The following article will summarize the most basic information about the TPP and its impact on Vietnam.
TPP is an abbreviation of “Trans-Pacific Partnership”.
Started at the end of 2005, TPP initially includes Brunei, Chile, New Zealand and Singapore. September 2008, America declares join TPP but not the “old” one, it was the newly negotiated trade agreement still called TTP. Subsequently, Australia, Peru, Vietnam, Malaysia, Canada, Mexico and Japan took turns joining in, bringing TTP’s total members to 12.
The main goal of the TPP is the elimination of taxes and barriers for goods and services traded between member countries.

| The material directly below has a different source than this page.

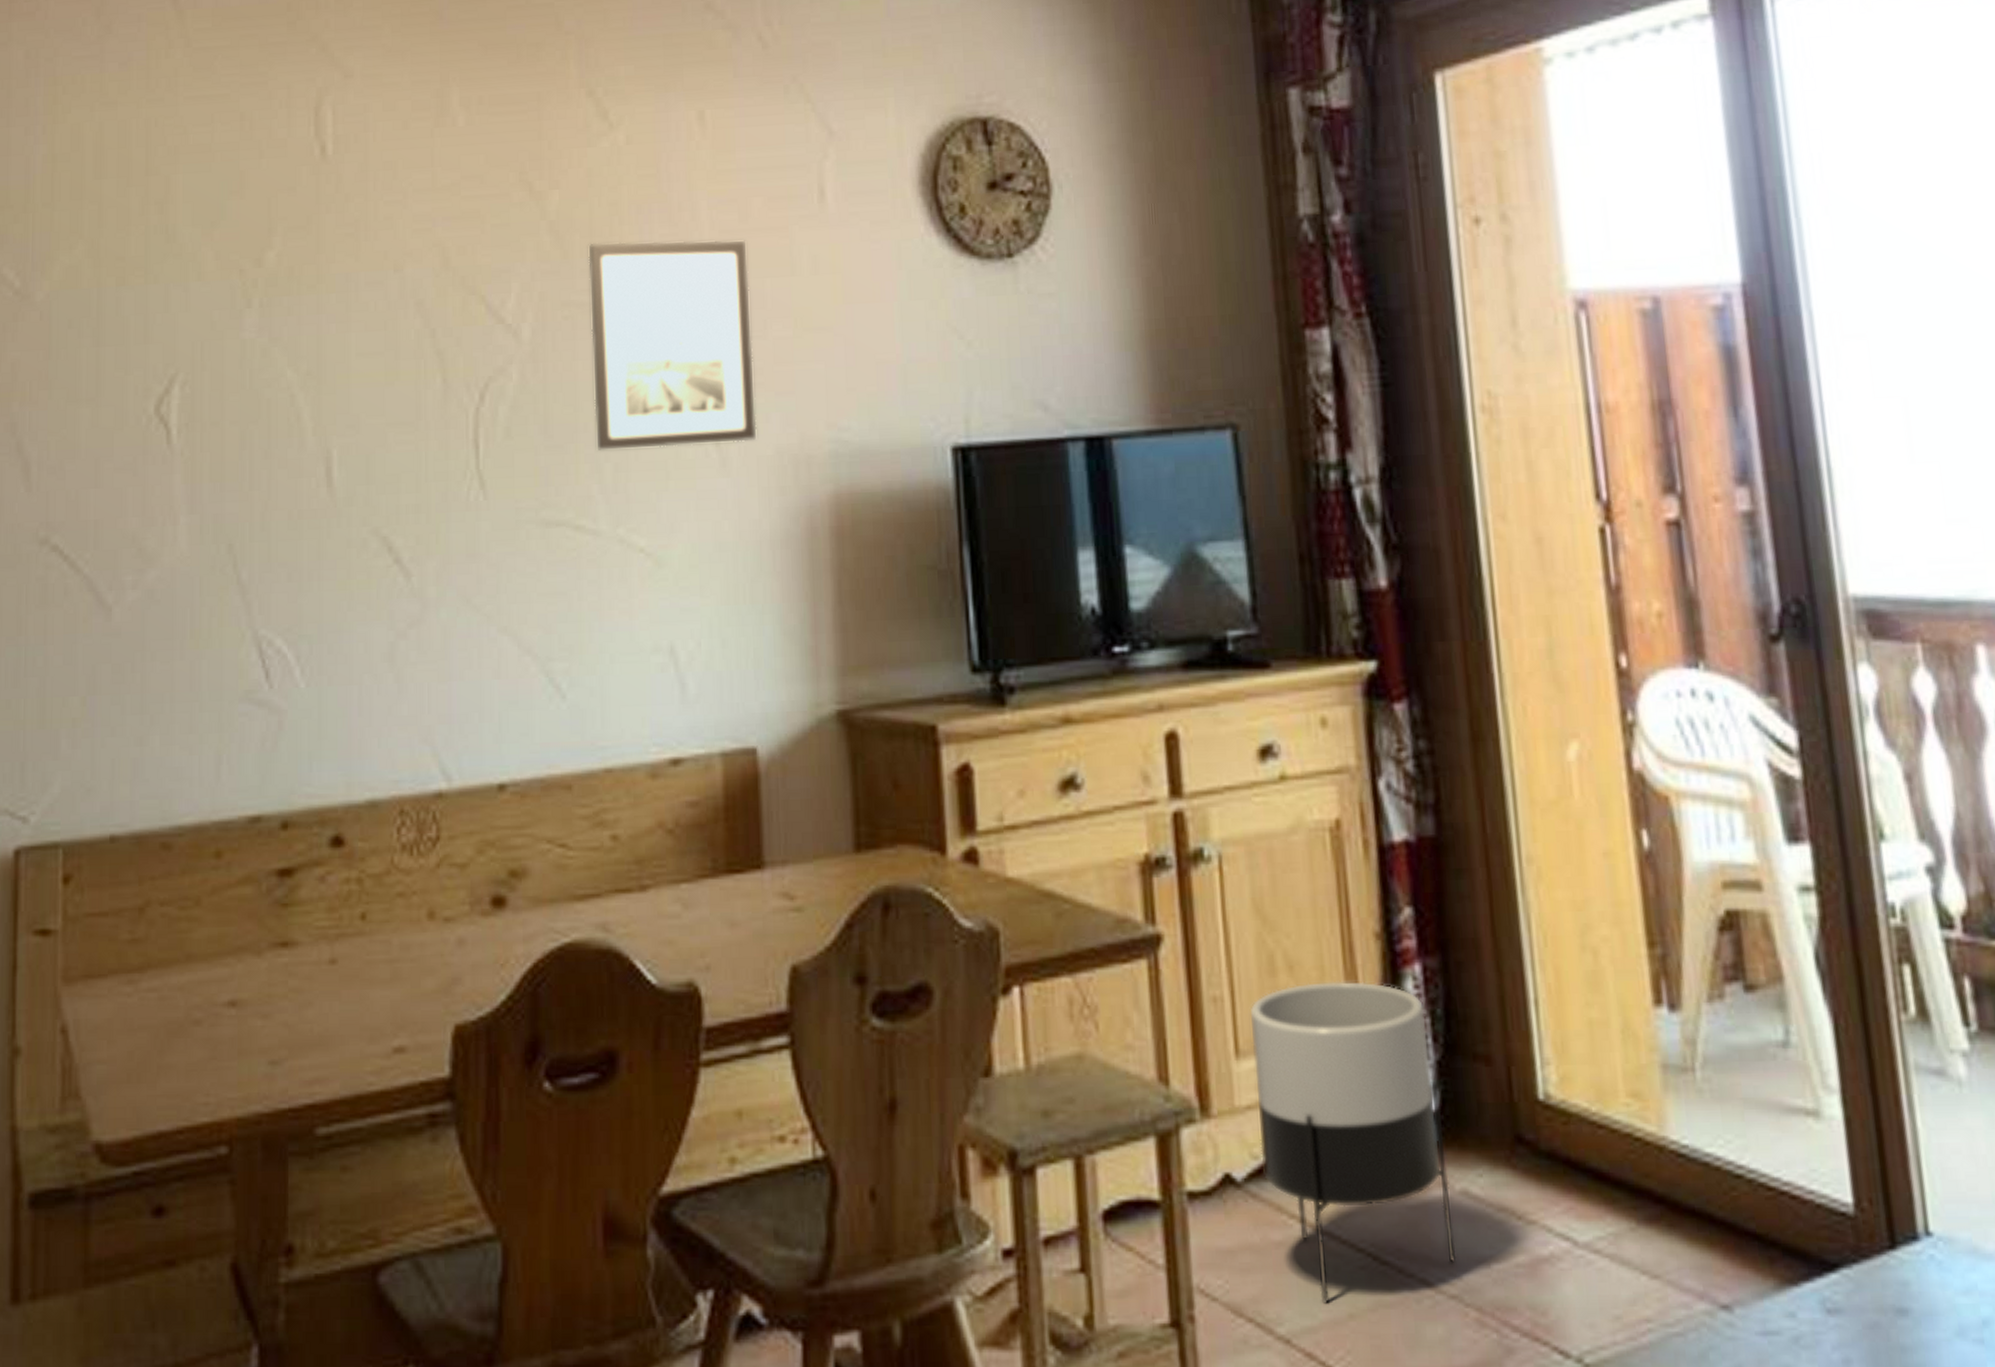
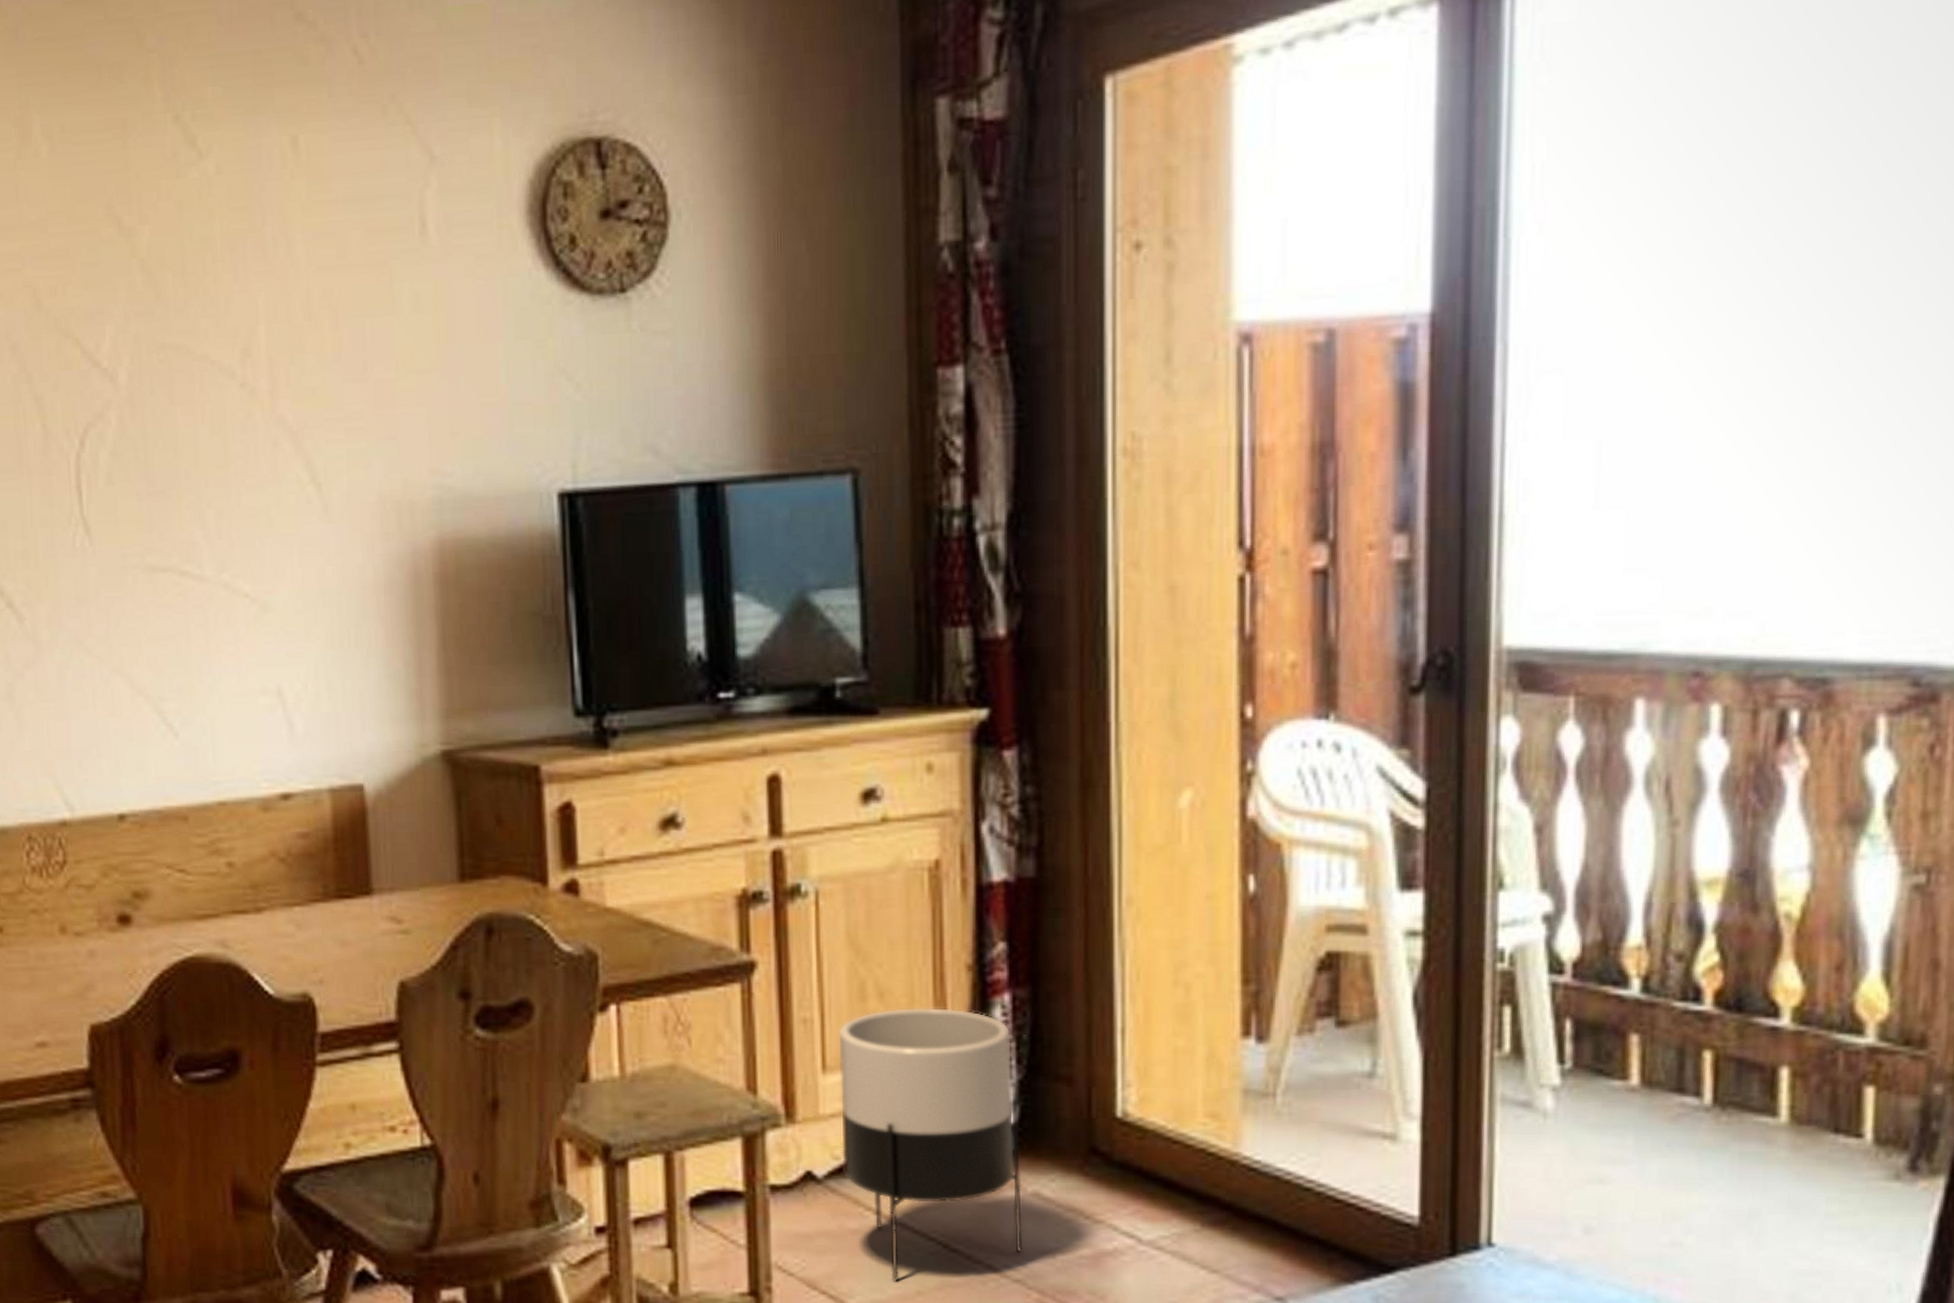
wall art: present [588,239,757,452] -> none [182,276,359,498]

Additionally, TPP also covers a wide range of non-tariff concerns such as intellectual property, food safety and labor standards…
Until now, the TPP so far has gone through 20 official sessions and many mid-term sessions. The issues outlined in the agreement include intellectual property rights, foreign investment law, environmental and labor standards, procurement policy, competition and state-owned firms, the process of dispute settlement.
TPP will cover 40% of the global economy and is predicted to add to the global GDP nearly 300 billion USD each year. Joining TPP would help Vietnam balance the trade relations with key market areas, avoid excessive dependence on one specific market area. Free trade relations with major markets like the US, Canada, Japan; and the elimination of import tariffs for agricultural products will be a tremendous boost Vietnamese export.
In addition, Vietnam will also benefit greatly from the wave of new foreign investments, creating more jobs and forming new production capacity. With even deeper and wider commitments compared to WTO, TPP will help Vietnamese economy reallocate resources toward a more efficient direction, positively supporting the process of restructuring and growth model innovating.
However, besides the positive factors mentioned above, participation in TPP also poses a number of challenges, especially competitive pressure cause by reducing import tariff to 0%, services market opening, strict governmental procuring and investing.